==== DATASET
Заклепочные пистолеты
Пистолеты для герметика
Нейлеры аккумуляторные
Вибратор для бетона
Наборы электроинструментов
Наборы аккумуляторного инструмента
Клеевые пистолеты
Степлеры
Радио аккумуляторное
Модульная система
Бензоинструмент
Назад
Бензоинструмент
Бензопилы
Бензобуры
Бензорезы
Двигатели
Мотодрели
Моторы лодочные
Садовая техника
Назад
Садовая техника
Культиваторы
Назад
========
• _ASSIGNED TASK_:
Print the text of every entry above line for line, keeping each word and its spelling unchanged.

• _ANSWER SPACE_:
Заклепочные пистолеты
Пистолеты для герметика
Нейлеры аккумуляторные
Вибратор для бетона
Наборы электроинструментов
Наборы аккумуляторного инструмента
Клеевые пистолеты
Степлеры
Радио аккумуляторное
Модульная система
Бензоинструмент
Назад
Бензоинструмент
Бензопилы
Бензобуры
Бензорезы
Двигатели
Мотодрели
Моторы лодочные
Садовая техника
Назад
Садовая техника
Культиваторы
Назад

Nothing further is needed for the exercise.